March 2018: New wave of stereo-cam Android devices comes out, probably with better/decent depth perfomance and sadly, each with their own horrific hardware-specific API because that’s what they all do right now. And by they all, I mean HTC, which is the only phonemaker who makes any effort to offer a depth API, and it’s a total garbagefire. The fancier snapdragon-y phones might be able to crunch depth in realtime. Other phones can only postprocess stereo stills/video.
July 2018: This is totally speculative — Google looks at all the stereo cams out there and puts together a group within Android to offer a device-independent depth API. It’s one of those problems that won’t be sane to develop in android if you have to deal with device-specific APIs, and it really needs a google-ex-machina to make the whole thing work. I assume google is thinking about this stuff, because, you know, they’re google, and they obviously care about this thing with Tango, and they are totally thinking about stereo vision too. This is a hard problem that needs google/apple resources to solve well, and mayyybe google will see Apple/ARkit working with stereo cams and get some serious FOMO and start pouring in those sweet, sweet silicon valley bucks into some horrifically smart and expensive mountain view peeps.
August 2018: The google API sucks because it was rushed out the door before it was solid and because google doesn’t have control over the camera hardware, so after a flurry of disgusted press, they frantically revamp it for a month and it works a bit better. A bunch of people take a bunch of those fake SLR tight-focus plane photos that you can make with stereo cams and post them to google plus before remembering that nobody looks at google plus.
September 2018: we start seeing pretty good AR/VR apps on the first fancy stereo android phones. Also, apple announces the iphone 9 or 7c or whatever they name they’ll dream up for a cheaper stereo iphone.
November 2018: the start of the stereo android explosion!!!

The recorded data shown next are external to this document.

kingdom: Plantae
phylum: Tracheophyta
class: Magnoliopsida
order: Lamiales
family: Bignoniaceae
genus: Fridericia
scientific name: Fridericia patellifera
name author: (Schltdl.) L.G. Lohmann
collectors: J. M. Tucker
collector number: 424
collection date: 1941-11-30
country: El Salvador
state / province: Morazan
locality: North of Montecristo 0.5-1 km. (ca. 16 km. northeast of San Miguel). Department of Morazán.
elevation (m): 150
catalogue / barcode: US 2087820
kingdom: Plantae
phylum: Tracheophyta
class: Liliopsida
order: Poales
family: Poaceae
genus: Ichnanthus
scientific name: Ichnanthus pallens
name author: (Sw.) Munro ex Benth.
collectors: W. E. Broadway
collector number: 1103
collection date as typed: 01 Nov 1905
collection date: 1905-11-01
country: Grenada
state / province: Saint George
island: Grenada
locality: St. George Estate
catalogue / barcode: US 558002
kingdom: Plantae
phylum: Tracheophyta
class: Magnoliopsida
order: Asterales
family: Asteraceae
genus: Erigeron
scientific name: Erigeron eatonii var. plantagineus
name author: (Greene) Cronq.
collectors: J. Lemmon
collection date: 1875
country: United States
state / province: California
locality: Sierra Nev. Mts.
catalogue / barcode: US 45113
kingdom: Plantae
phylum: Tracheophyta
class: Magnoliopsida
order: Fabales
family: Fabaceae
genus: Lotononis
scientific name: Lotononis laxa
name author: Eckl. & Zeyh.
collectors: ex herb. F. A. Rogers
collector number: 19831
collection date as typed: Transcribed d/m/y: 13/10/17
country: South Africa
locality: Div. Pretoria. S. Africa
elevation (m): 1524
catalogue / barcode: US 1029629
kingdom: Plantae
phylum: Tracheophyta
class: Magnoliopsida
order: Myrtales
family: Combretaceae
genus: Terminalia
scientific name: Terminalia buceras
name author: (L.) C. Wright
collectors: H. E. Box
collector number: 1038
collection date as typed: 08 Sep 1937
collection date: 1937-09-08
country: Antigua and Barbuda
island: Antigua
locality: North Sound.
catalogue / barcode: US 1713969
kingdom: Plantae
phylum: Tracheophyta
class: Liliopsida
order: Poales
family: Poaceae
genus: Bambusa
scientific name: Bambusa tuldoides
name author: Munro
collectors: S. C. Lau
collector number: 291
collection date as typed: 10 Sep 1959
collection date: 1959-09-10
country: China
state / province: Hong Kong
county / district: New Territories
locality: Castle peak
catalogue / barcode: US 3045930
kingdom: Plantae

So what does it all mean? Well, it means that in the next ~30 days, there will be tens of millions of phones out there that can take decent depth video and interact well with the real world, and it will be open for anyone to create on this platform. Over the next twelve months, a lot of people will realize that there’s no magic to making stereo depth work on phones, it just needs better software, and the software will catch up to the hardware until we have about ~100 million depth phones out in the world by this time next year, little devices in our pockets that can capture 3D movies, know where they are in space, 3D scan objects in the real world and blend real and virtual worlds together. This is an incredibly exciting time to be in the 3D game, and I can’t wait to see the next act of the play.

<33333
–alex


#2

Great post - and very informative list and inspiring. I can confirm the hardware specific API issue and disparity maps being quite poor on most Android phones - a few thoughts came to mind while reading:
a) Stereo cameras are inherently limited by the baseline between the cameras - bigger the baseline the more accurate your disparity maps - in general they are never as good as active depth cameras because they rely on the scene having features and texture variation.
b) Apple has over 400 people on their imaging team right now - an amazing resource - one key thing they are focusing on is using ML prior to image capture to classify pixels across frames. This seems like key point for any system.
c) Multi-camera systems may extend beyond just two cameras - an optimal number of cameras might be 3 or 5 depending on the device.
d) Johnny Lee said in a talk at the Standford AR event that they are having difficulty finding a killer app for 3D - even with pretty good software tools. He recommended patience and diligence for zealots based on his experience trying to market Tango.